§ **EXTRACT TO READ**:
Sunday, July 14, 2013 at 11:24 PM
National foreclosure rates are back to 2006 levels, according to Realty-Trac. But Ohio is among a few states still struggling to get back to the rates it had before the housing bust and recession. Ideastream’s Brian Bull reports…
It’s been a painful, steady climb for much of the U.S, which has endured waves upon waves of foreclosure filings and falling home values for the past seven years. But Realty-Trac’s Vice-President, Daren Blomquist, says their latest numbers are encouraging.
“In the month of June nationally, we saw 127,000 properties with foreclosure filings, the lowest monthly total since December of 2006. That’s where we’re talking about levels really before the housing bubble burst, or right around when the housing bubble burst, before the worst of the housing crisis.”

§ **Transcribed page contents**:
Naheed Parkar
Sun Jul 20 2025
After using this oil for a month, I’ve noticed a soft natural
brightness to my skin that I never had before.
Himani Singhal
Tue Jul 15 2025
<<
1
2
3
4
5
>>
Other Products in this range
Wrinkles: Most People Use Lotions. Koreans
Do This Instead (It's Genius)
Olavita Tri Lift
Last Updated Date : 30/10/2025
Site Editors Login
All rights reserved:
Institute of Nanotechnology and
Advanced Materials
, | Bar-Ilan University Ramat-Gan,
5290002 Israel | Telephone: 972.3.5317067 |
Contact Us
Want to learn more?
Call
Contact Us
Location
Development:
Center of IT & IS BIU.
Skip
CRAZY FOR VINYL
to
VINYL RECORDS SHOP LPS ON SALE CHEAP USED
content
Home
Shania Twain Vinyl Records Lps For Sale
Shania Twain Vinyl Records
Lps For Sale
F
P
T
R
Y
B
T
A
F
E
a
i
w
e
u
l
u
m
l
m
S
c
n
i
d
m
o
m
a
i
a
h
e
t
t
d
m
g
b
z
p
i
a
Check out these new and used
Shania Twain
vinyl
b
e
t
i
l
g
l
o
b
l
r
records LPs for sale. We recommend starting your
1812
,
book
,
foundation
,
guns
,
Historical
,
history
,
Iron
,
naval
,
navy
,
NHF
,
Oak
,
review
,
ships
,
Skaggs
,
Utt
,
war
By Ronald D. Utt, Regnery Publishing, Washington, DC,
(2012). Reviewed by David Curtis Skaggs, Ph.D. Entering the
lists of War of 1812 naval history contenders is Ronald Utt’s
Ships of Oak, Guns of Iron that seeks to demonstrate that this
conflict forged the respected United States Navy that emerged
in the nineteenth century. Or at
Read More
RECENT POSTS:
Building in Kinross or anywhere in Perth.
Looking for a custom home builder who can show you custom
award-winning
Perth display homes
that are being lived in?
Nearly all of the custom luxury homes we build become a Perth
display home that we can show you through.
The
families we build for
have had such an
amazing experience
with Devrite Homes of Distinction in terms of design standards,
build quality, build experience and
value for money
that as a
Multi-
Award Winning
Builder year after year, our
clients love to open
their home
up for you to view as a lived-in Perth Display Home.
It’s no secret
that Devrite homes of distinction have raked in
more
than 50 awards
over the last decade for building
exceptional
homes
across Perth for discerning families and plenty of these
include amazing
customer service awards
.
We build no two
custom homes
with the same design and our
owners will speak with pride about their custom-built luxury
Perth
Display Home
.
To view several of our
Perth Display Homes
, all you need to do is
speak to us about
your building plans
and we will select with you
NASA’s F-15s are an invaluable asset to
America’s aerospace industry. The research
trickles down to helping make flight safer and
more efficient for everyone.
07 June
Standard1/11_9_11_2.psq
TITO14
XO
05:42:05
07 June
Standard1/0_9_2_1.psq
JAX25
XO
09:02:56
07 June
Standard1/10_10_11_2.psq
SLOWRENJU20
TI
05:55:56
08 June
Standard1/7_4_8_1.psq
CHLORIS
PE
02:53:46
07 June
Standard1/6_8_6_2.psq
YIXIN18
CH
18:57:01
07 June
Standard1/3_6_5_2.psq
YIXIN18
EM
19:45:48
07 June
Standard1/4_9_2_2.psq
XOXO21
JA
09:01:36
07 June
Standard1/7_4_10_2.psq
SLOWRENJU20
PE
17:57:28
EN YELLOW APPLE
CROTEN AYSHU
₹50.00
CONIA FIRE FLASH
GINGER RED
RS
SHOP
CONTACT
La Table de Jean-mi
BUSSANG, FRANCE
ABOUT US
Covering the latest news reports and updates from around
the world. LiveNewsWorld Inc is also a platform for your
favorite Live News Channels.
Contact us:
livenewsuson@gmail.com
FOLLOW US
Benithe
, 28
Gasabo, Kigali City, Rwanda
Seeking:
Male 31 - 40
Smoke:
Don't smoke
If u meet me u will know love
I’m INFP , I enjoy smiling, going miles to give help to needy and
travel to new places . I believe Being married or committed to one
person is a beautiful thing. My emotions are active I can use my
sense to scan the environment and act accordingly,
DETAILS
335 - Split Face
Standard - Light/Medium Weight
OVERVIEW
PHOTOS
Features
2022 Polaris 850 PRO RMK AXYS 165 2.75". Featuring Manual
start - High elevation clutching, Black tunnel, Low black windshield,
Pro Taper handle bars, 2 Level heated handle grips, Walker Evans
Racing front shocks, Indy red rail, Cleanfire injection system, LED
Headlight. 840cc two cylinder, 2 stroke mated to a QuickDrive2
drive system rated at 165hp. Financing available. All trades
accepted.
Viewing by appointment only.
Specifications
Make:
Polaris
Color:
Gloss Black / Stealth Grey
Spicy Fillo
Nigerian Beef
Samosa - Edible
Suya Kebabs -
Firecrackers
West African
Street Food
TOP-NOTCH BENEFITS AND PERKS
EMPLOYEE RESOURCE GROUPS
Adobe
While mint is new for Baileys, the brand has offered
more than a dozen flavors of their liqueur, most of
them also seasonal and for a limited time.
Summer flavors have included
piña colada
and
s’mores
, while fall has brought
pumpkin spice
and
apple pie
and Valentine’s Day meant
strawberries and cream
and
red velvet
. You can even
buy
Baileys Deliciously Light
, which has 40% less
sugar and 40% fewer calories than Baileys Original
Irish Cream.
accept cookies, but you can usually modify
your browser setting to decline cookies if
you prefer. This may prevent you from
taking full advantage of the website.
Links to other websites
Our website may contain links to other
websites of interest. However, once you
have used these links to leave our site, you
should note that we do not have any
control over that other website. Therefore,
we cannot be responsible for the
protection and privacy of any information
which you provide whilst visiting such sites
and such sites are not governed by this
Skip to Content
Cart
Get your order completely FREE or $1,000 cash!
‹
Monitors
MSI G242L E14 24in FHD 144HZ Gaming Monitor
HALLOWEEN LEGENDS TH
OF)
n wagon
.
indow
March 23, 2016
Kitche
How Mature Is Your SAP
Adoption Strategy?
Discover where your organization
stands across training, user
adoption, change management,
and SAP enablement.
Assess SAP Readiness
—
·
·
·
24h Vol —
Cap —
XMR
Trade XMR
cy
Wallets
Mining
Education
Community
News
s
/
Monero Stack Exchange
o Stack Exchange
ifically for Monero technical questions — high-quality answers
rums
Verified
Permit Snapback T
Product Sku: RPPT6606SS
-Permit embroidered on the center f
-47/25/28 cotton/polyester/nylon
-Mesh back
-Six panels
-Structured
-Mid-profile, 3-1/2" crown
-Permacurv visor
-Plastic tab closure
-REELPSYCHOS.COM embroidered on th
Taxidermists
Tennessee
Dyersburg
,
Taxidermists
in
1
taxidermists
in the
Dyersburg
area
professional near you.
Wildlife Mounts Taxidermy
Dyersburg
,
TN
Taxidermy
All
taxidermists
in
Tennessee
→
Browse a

§ **REQUIRED ACTIONS**:
a) Copy the rows word for word, starting with the first one and going on through the line containing "Center of IT & IS BIU.", with that line included.
b) Carry on the foreclosure report from the point where it stops.
The foreclosure report and the rows have no connection to each other.

§ **ANSWER SECTION**:
a)
Naheed Parkar
Sun Jul 20 2025
After using this oil for a month, I’ve noticed a soft natural
brightness to my skin that I never had before.
Himani Singhal
Tue Jul 15 2025
<<
1
2
3
4
5
>>
Other Products in this range
Wrinkles: Most People Use Lotions. Koreans
Do This Instead (It's Genius)
Olavita Tri Lift
Last Updated Date : 30/10/2025
Site Editors Login
All rights reserved:
Institute of Nanotechnology and
Advanced Materials
, | Bar-Ilan University Ramat-Gan,
5290002 Israel | Telephone: 972.3.5317067 |
Contact Us
Want to learn more?
Call
Contact Us
Location
Development:
Center of IT & IS BIU.

b)
Blomquist says most markets across the country have worked through the bad loans that triggered the housing crisis. He adds many states have processed their foreclosure inventory, or in some cases homes have either been refinanced or homeowners have done short sales.
Then there’s…Ohio. It’s one of roughly twenty so-called judicial states, where the courts are involved with processing foreclosures.
Blomquist says this takes longer to get through the backlog.
“The other thing with Ohio is it isn’t one of those states that’s booming in other ways either, especially in terms of real estate. So it’s a more difficult recovery, even aside from the foreclosure process there.”
A declining population base and lingering economic challenges means Ohio’s recovery will be slower. But so far this year, foreclosure rates for the Cleveland-Elyria-Mentor region are lower than at this time in 2012.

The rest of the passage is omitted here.